Dans la ligne de mire, la télévision nationale, média public proche du peuple et des masses, sur laquelle le nouveau gouvernement souhaiterait avoir la mainmise.

Les médias tunisiens n’ont pas toujours été aussi fiers qu’ils le sont aujourd’hui. Plusieurs d’entre eux (la plupart, iront jusqu’à dire certains) étaient même de connivence avec l’ancien régime et s’en faisaient porte-paroles. Alors que le pays était opprimé sous une dictature des plus totalitaires, les médias arboraient une tragique loi du silence. Une omerta qui régnait sur le secteur de la presse censé informer et dénoncer. Mais nul ne peut ignorer que toute critique en direction de l’ancien pouvoir ou du clan présidentiel valait des réprimandes, et était passible des pires humiliations et autres exactions.

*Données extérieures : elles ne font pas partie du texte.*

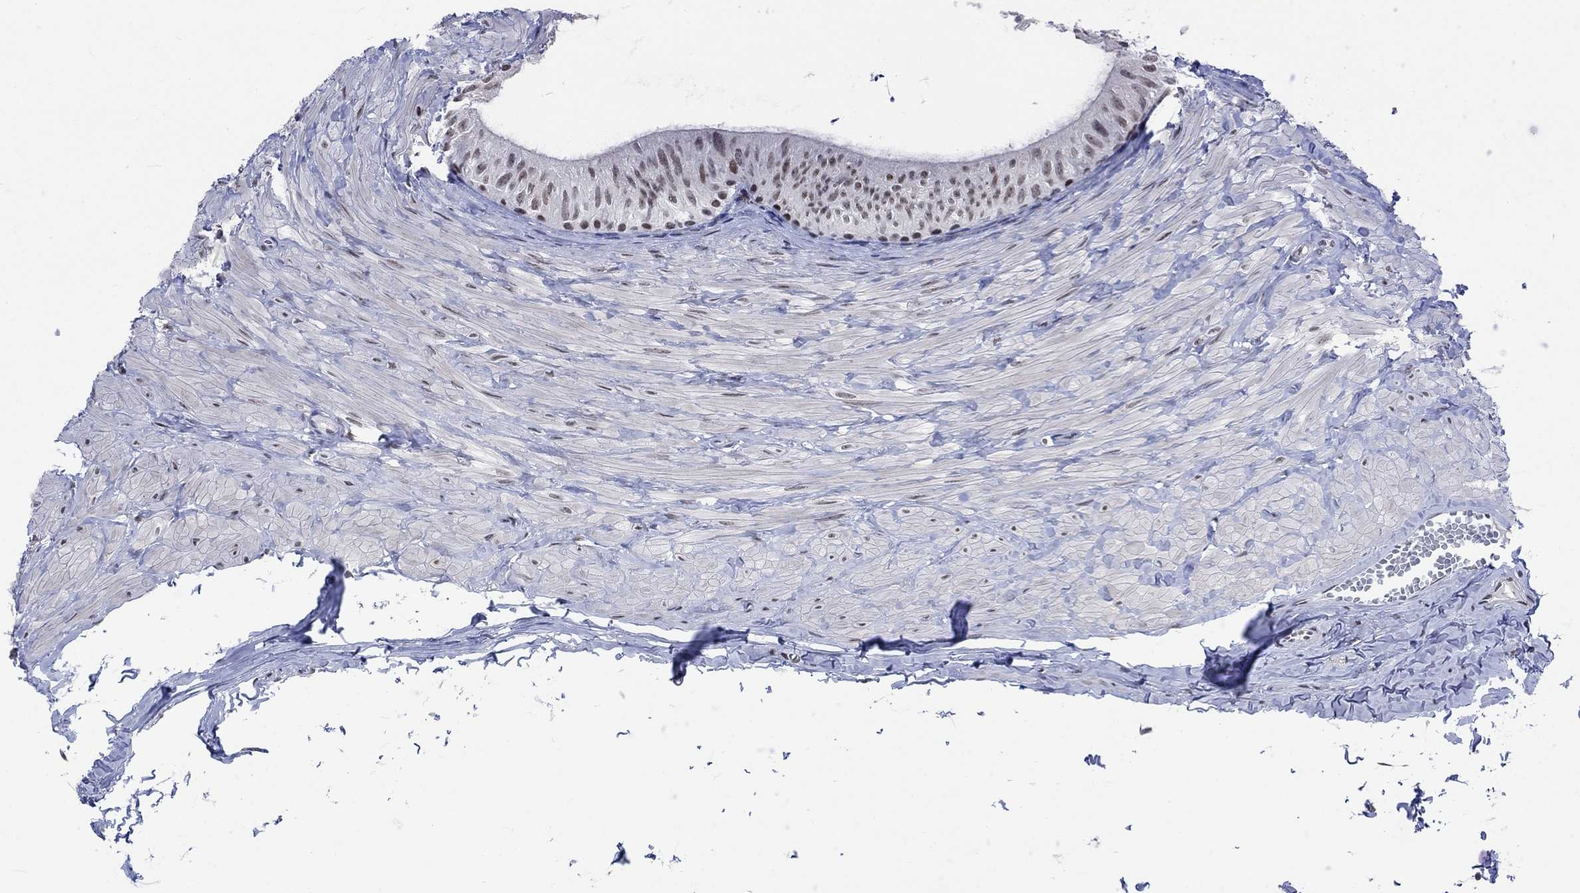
{"staining": {"intensity": "moderate", "quantity": "<25%", "location": "nuclear"}, "tissue": "epididymis", "cell_type": "Glandular cells", "image_type": "normal", "snomed": [{"axis": "morphology", "description": "Normal tissue, NOS"}, {"axis": "topography", "description": "Epididymis"}], "caption": "A brown stain highlights moderate nuclear positivity of a protein in glandular cells of unremarkable epididymis.", "gene": "HCFC1", "patient": {"sex": "male", "age": 32}}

Aujourd’hui, alors que les journalistes découvrent, non sans joie, l’ère des libertés de la presse et de l’opinion, certaines forces cherchent, à tout prix, à les faire replonger de nouveau. Les pressions qui pèsent sur le secteur des médias ne semblent pas se dissiper. Les journalistes ont acquis le luxe inespéré de la recherche et des commentaires libres de l’information. Mais les contraintes à une simple exposition glorieuse et pompeuse de l’agenda officiel de la présidence, semblent de nouveau pointer leur nez.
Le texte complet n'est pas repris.